I tested in a Local Kubernetes Cluster with NGINX Ingress Controller combined
This is my settings:
camunda.client.mode=simple
camunda.client.auth.username=demo
camunda.client.auth.password=demo
camunda.client.zeebe.enabled=true
camunda.client.zeebe.gateway-url=http://zeebe.camunda.local
camunda.client.zeebe.base-url=http://camunda.local
camunda.client.zeebe.prefer-rest-over-grpc=false
camunda.client.operate.enabled=true
camunda.client.operate.base-url=http://camunda.local/operate
camunda.client.tasklist.enabled=true
camunda.client.tasklist.base-url=http://camunda.local/tasklist
This is my pom.xml:
<dependencies>
<dependency>
<groupId>io.camunda.spring</groupId>
<artifactId>spring-boot-starter-camunda</artifactId>
<version>8.5.2</version>
</dependency>
</dependencies>
This is my java class:
package example;
import io.camunda.operate.CamundaOperateClient;
import io.camunda.operate.model.ProcessDefinition;
import io.camunda.operate.search.SearchQuery;
import io.camunda.zeebe.client.ZeebeClient;
import io.camunda.zeebe.client.api.response.BrokerInfo;
import io.camunda.zeebe.client.api.response.PartitionInfo;
import org.slf4j.Logger;
import org.slf4j.LoggerFactory;
import org.springframework.boot.CommandLineRunner;
import org.springframework.boot.SpringApplication;
import org.springframework.boot.autoconfigure.SpringBootApplication;
import java.util.List;
@SpringBootApplication
public class TestOperate implements CommandLineRunner {
private static Logger log = LoggerFactory.getLogger(TestOperate.class);
private ZeebeClient zeebeClient;
private CamundaOperateClient operateClient;
public TestOperate(ZeebeClient zeebeClient, CamundaOperateClient operateClient) {
this.zeebeClient = zeebeClient;
this.operateClient = operateClient;
}
public static void main(String[] args) {
SpringApplication.run(TestOperate.class, args);
}
@Override
public void run(String... args) throws Exception {
// Debug details about the broker to ensure we are connected
TestOperate.printBrokerInfo(zeebeClient);
var query = new SearchQuery();
List<ProcessDefinition> processDefinitions = operateClient.searchProcessDefinitions(query);
processDefinitions.forEach(
processDefinition ->
log.info(
"Process Definition: Key: {}, BPMN process Id: {}, Name: {}, Tenant: {}",
processDefinition.getKey(),
processDefinition.getBpmnProcessId(),
processDefinition.getName(),
processDefinition.getTenantId()));
}
private static void printBrokerInfo(final ZeebeClient zeebeClient) {
List<BrokerInfo> brokers = zeebeClient
.newTopologyRequest()
.send()
.join()
.getBrokers();
for (var broker : brokers) {
log.info(broker.toString());
List<PartitionInfo> partitions = broker.getPartitions();
for (var partition : partitions) {
log.info(partition.toString());
}
}
}
}
This is the output of ZeebeClient + CamundaOperateClient
So I am wondering if the addresses in your properties are properly configured in your case
Hi @dmerchang
Thanks for the help.
I’m also able to connect now but I’m using one more property in order to authenticate.

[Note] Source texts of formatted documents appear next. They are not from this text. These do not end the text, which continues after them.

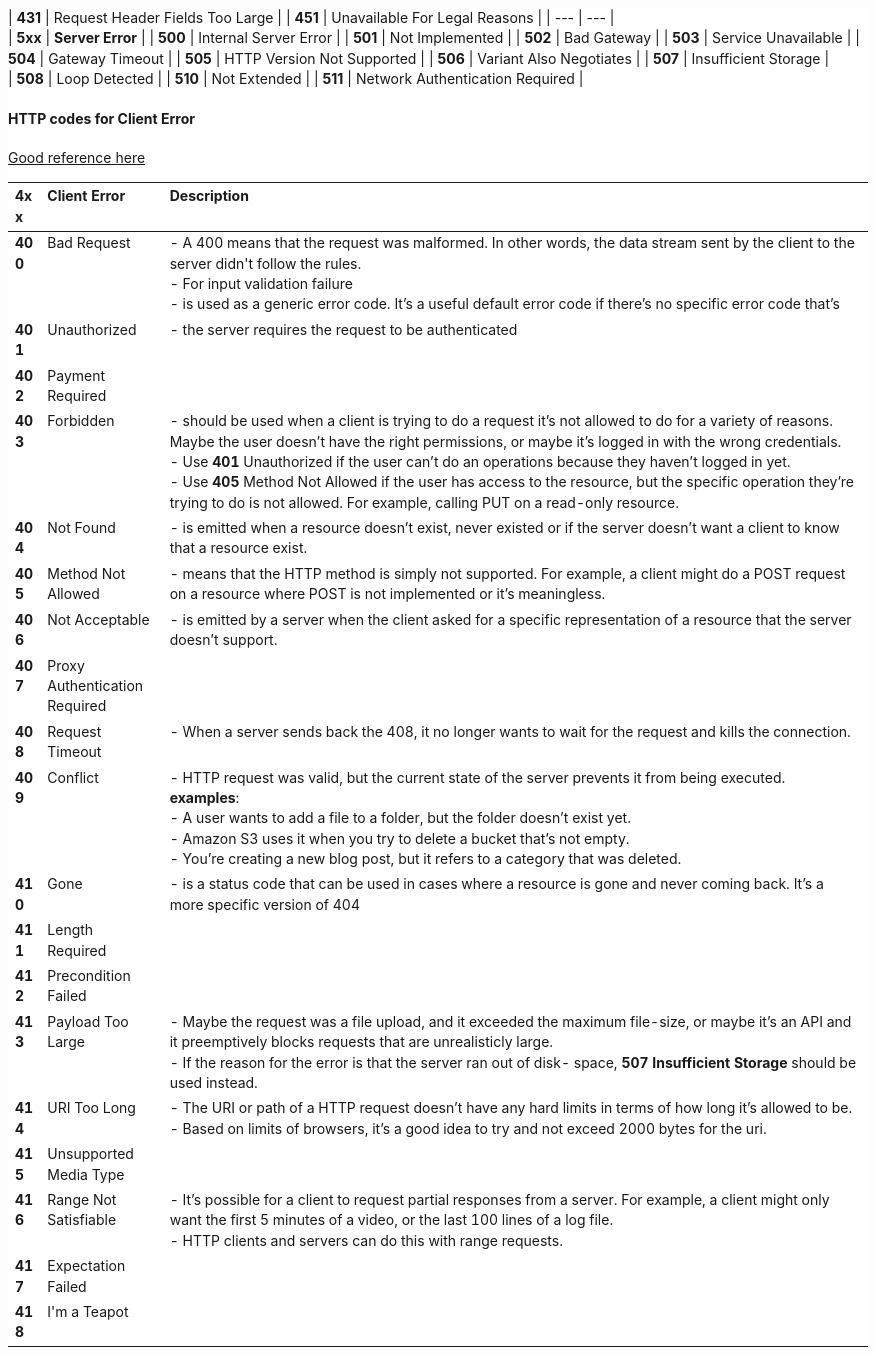 | **431**     |  Request Header Fields Too Large     |
| **451**     |  Unavailable For Legal Reasons       | 
| ---    |  ---                                      | 	 	 
| **5xx**     |  **Server Error**                    |
| **500**     |  Internal Server Error               |
| **501**     |  Not Implemented                     |
| **502**     |  Bad Gateway                         |
| **503**     |  Service Unavailable                 |
| **504**     |  Gateway Timeout                     |
| **505**     |  HTTP Version Not Supported          |
| **506**     |  Variant Also Negotiates             |
| **507**     |  Insufficient Storage                |	
| **508**     |  Loop Detected                       |
| **510**     |  Not Extended                        |
| **511**     |  Network Authentication Required     |	


#### HTTP codes for Client Error

[Good reference here](https://evertpot.com/http/)

		 
| **4xx**     |  **Client Error**                    |      **Description**                         | 
| :---         |    :----                            |   :----                                           |
| **400**     |  Bad Request                         |   - A 400 means that the request was malformed. In other words, the data stream sent by the client to the server didn't follow the rules.   <br> - For input validation failure  <br> - is used as a generic error code. It’s a useful default error code if there’s no specific error code that’s                                      |
| **401**     |  Unauthorized                        |   - the server requires the request to be authenticated                                           |
| **402**     |  Payment Required                    |                                              |
| **403**     |  Forbidden                           |    - should be used when a client is trying to do a request it’s not allowed to do for a variety of reasons. Maybe the user doesn’t have the right permissions, or maybe it’s logged in with the wrong credentials. <br> - Use **401** Unauthorized if the user can’t do an operations because they haven’t logged in yet. <br> - Use **405** Method Not Allowed if the user has access to the resource, but the specific operation they’re trying to do is not allowed. For example, calling PUT on a read-only resource.                                          |
| **404**     |  Not Found                           |    - is emitted when a resource doesn’t exist, never existed or if the server doesn’t want a client to know that a resource exist.                                          |
| **405**     |  Method Not Allowed                  |    - means that the HTTP method is simply not supported. For example, a client might do a POST request on a resource where POST is not implemented or it’s meaningless.                                          |
| **406**     |  Not Acceptable                      |    - is emitted by a server when the client asked for a specific representation of a resource that the server doesn’t support.                                          | 
| **407**     |  Proxy Authentication Required       |    |
| **408**     |  Request Timeout                     |    - When a server sends back the 408, it no longer wants to wait for the request and kills the connection.                                        |                     
| **409**     |  Conflict                            |  - HTTP request was valid, but the current state of the server prevents it from being executed. <br> **examples**: <br> - A user wants to add a file to a folder, but the folder doesn’t exist yet.  <br> - Amazon S3 uses it when you try to delete a bucket that’s not empty. <br> - You’re creating a new blog post, but it refers to a category that was deleted.                                             |
| **410**     |  Gone                                |   - is a status code that can be used in cases where a resource is gone and never coming back. It’s a more specific version of 404                                           |
| **411**     |  Length Required                     |                                              |
| **412**     |  Precondition Failed                 |                                              |
| **413**     |  Payload Too Large                   |   - Maybe the request was a file upload, and it exceeded the maximum file-size, or maybe it’s an API and it preemptively blocks requests that are unrealisticly large. <br> - If the reason for the error is that the server ran out of disk- space, **507 Insufficient Storage** should be used instead.                                              |
| **414**     |  URI Too Long                        |   - The URI or path of a HTTP request doesn’t have any hard limits in terms of how long it’s allowed to be. <br> - Based on limits of browsers, it’s a good idea to try and not exceed 2000 bytes for the uri.                                           |
| **415**     |  Unsupported Media Type              |                                              |
| **416**     |  Range Not Satisfiable               |   - It’s possible for a client to request partial responses from a server. For example, a client might only want the first 5 minutes of a video, or the last 100 lines of a log file. <br>  - HTTP clients and servers can do this with range requests.                                   |
| **417**     |  Expectation Failed                  |                                               |
| **418**     |  I'm a Teapot                        |                                              |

camunda.client.identity.base-url=http://localhost:18080/auth/realms/camunda-platform/protocol/openid-connect/token
using this properity operate and tasklist all are working fine but I’m still not sure how this is working as a token issuer.
And in order to connect to just zeebe using sdk with self managed then I have to use this below property
zeebe.client.cloud.authUrl=http://localhost:18080/auth/realms/camunda-platform/protocol/openid-connect/token
But I’m still in process to figure it out like how exactly this thing is authenticating because in case of saas we don’t have to pass any such thing.
system
Closed
June 20, 2024, 1:02pm
6
This topic was automatically closed 7 days after the last reply. New replies are no longer allowed.